------ Passage provided

Social control through social engineering found advocates among middle-class Americans concerned about integrating the waves of predominantly Eastern European immigrants into U.S. society. The Settlement House Movement is a key example. Found in cities such as Chicago, New York, and Boston, settlement houses were located in tenement neighborhoods populated by new immigrants who came to work in factories. In them, affluent young men and women would settle “among the urban poor, share their lot, and help them improve their lives,” writes historian John F. McClymer in his book “War and Welfare: Social Engineering in America.” These social reformers ran English classes, kindergartens, arts, crafts, and music classes, and discussion salons, all with the intention of “Americanizing” the immigrants.
Initially, the settlement house movement was driven by followers of Social Gospel evangelism, but over time, it became secularized and professionalized. The administrators and participants of settlement houses started college programs and began collecting data on the inhabitants of the neighborhoods they were located in, seeking out social causes for poverty and failures to assimilate into mainstream U.S. society, and offering solutions to this problem. This data collection was eventually scaled up from neighborhoods to the metropolitan level in the form of the famous Pittsburgh Survey or the 1919 report Social Engineering in Cincinnati. As McClymer argues, “social engineers gloried in ‘facts.’ Their first recommendation, no matter what the issue, was invariably the collection of information.” Such sociological data gathering, analysis, and intervention became a “gateway to careers in social engineering.” Data gathering provided a wealth of professional opportunities for social reformers and a platform for social engineering intervention in municipal politics.
During World War I, these social reformers began to target society as a whole for social engineering via government bureaucracies, arguing that their expertise would be invaluable to the war effort. However, as social reformers scaled up their efforts to metropolitan or even national scale, they found that their social expertise alone wasn’t enough; they needed to partner with powerful interests to implement their visions of benevolent social control. They found such a partner among another set of engineer-minded people: scientific managers, who also adopted the term social engineering.
Managerialist Social Engineers
The social reformers were not the only ones using the term social engineering. So, too, were the Scientific Managers, adherents of the philosophy of Frederick Winslow Taylor, a trained engineer famous for his studies of how industrial workers did their jobs. Scientific management targeted the world of industrial work, seeking to make production more efficient.

------------
------ Given data

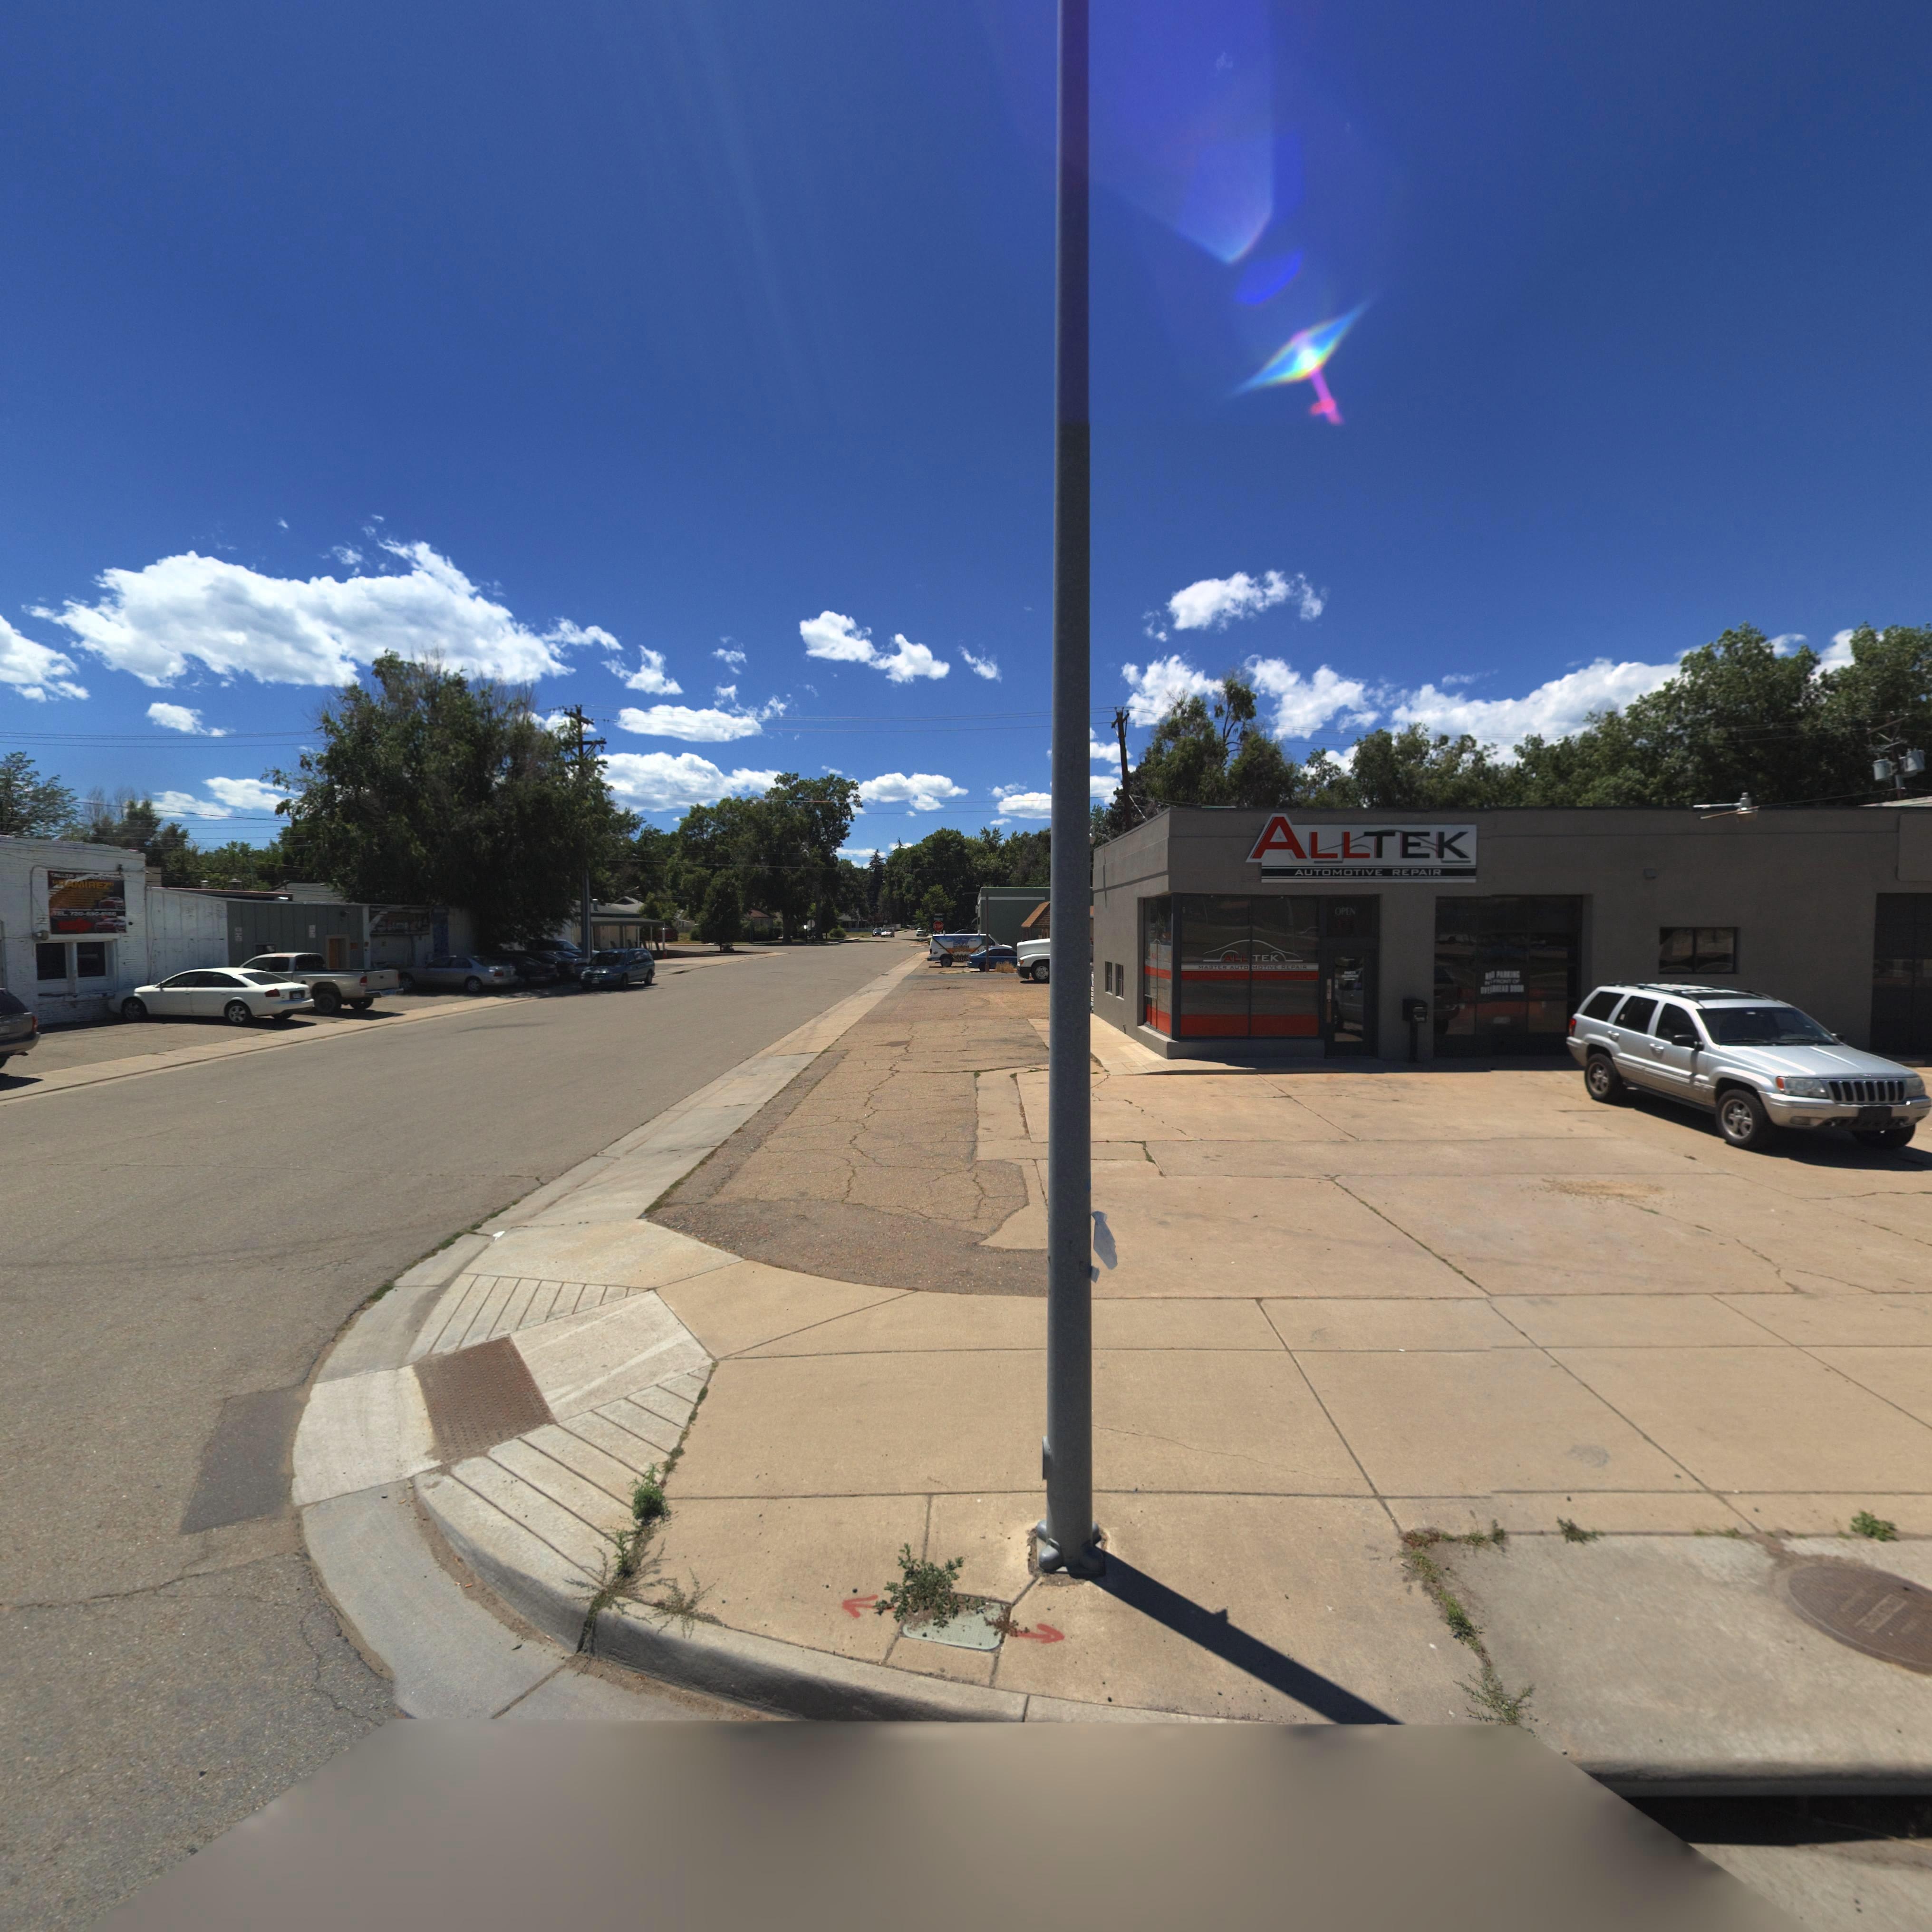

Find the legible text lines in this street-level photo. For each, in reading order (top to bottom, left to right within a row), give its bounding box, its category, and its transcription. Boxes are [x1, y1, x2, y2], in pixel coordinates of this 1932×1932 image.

[1244, 812, 1470, 862] BusinessName: ALLTEK
[1294, 869, 1441, 876] BusinessName: AUTOMOTIVE REPAIR
[1223, 954, 1278, 962] BusinessName: ALL TEK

------------

Goal 1:
According to the passage on social engineering, in what kind of neighborhoods were settlement houses located?
Goal 2:
Decide whether each statement agrees with the passage on social engineering. Answer yes or no for each, and quote the words of the passage that decide it.
(a) At first, followers of Social Gospel evangelism drove the settlement house movement.
(b) When social reformers scaled up their efforts, they found their social expertise alone was sufficient.
(c) Frederick Winslow Taylor was a trained engineer.
Goal 3:
Transcribe the part of the passage on social engineering starting at "Managerialist Social Engineers" and ending at "production more efficient.".

Complete answer 1:
They were located in tenement neighborhoods populated by new immigrants who came to work in factories.

Complete answer 2:
(a) Yes: "Initially, the settlement house movement was driven by followers of Social Gospel evangelism"
(b) No: "they found that their social expertise alone wasn’t enough"
(c) Yes: "a trained engineer famous for his studies of how industrial workers did their jobs"

Complete answer 3:
Managerialist Social Engineers
The social reformers were not the only ones using the term social engineering. So, too, were the Scientific Managers, adherents of the philosophy of Frederick Winslow Taylor, a trained engineer famous for his studies of how industrial workers did their jobs. Scientific management targeted the world of industrial work, seeking to make production more efficient.